_Exercise prompt_: Format every line of the listing below as a JSON list of strings, with one string per line and blank lines omitted.

_Record excerpts_:

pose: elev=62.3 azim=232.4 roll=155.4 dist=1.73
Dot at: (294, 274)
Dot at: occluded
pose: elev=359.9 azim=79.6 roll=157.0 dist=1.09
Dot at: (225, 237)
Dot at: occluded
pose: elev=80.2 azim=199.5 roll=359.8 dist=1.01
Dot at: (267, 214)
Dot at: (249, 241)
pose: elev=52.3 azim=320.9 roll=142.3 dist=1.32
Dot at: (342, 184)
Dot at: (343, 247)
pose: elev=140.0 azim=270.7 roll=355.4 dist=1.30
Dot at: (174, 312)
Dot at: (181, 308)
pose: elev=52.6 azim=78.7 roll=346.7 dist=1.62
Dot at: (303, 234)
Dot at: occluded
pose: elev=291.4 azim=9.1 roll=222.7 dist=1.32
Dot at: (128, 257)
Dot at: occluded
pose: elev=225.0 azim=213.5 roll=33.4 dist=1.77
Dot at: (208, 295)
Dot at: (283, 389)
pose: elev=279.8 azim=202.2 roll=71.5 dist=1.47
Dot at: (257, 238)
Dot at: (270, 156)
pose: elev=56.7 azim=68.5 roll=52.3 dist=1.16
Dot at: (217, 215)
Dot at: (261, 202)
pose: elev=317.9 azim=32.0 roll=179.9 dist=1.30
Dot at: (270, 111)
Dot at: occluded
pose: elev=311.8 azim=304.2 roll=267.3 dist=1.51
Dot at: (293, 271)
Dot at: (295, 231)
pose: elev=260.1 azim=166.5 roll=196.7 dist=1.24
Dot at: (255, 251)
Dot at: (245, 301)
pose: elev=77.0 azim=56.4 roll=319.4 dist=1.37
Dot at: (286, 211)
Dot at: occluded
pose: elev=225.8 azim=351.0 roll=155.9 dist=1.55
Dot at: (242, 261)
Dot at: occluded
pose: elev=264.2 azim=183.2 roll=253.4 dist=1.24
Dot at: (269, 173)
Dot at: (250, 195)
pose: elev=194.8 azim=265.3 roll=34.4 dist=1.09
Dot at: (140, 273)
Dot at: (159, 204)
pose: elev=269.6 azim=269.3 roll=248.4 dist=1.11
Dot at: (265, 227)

_Response below_:
[
  "pose: elev=62.3 azim=232.4 roll=155.4 dist=1.73",
  "Dot at: (294, 274)",
  "Dot at: occluded",
  "pose: elev=359.9 azim=79.6 roll=157.0 dist=1.09",
  "Dot at: (225, 237)",
  "Dot at: occluded",
  "pose: elev=80.2 azim=199.5 roll=359.8 dist=1.01",
  "Dot at: (267, 214)",
  "Dot at: (249, 241)",
  "pose: elev=52.3 azim=320.9 roll=142.3 dist=1.32",
  "Dot at: (342, 184)",
  "Dot at: (343, 247)",
  "pose: elev=140.0 azim=270.7 roll=355.4 dist=1.30",
  "Dot at: (174, 312)",
  "Dot at: (181, 308)",
  "pose: elev=52.6 azim=78.7 roll=346.7 dist=1.62",
  "Dot at: (303, 234)",
  "Dot at: occluded",
  "pose: elev=291.4 azim=9.1 roll=222.7 dist=1.32",
  "Dot at: (128, 257)",
  "Dot at: occluded",
  "pose: elev=225.0 azim=213.5 roll=33.4 dist=1.77",
  "Dot at: (208, 295)",
  "Dot at: (283, 389)",
  "pose: elev=279.8 azim=202.2 roll=71.5 dist=1.47",
  "Dot at: (257, 238)",
  "Dot at: (270, 156)",
  "pose: elev=56.7 azim=68.5 roll=52.3 dist=1.16",
  "Dot at: (217, 215)",
  "Dot at: (261, 202)",
  "pose: elev=317.9 azim=32.0 roll=179.9 dist=1.30",
  "Dot at: (270, 111)",
  "Dot at: occluded",
  "pose: elev=311.8 azim=304.2 roll=267.3 dist=1.51",
  "Dot at: (293, 271)",
  "Dot at: (295, 231)",
  "pose: elev=260.1 azim=166.5 roll=196.7 dist=1.24",
  "Dot at: (255, 251)",
  "Dot at: (245, 301)",
  "pose: elev=77.0 azim=56.4 roll=319.4 dist=1.37",
  "Dot at: (286, 211)",
  "Dot at: occluded",
  "pose: elev=225.8 azim=351.0 roll=155.9 dist=1.55",
  "Dot at: (242, 261)",
  "Dot at: occluded",
  "pose: elev=264.2 azim=183.2 roll=253.4 dist=1.24",
  "Dot at: (269, 173)",
  "Dot at: (250, 195)",
  "pose: elev=194.8 azim=265.3 roll=34.4 dist=1.09",
  "Dot at: (140, 273)",
  "Dot at: (159, 204)",
  "pose: elev=269.6 azim=269.3 roll=248.4 dist=1.11",
  "Dot at: (265, 227)"
]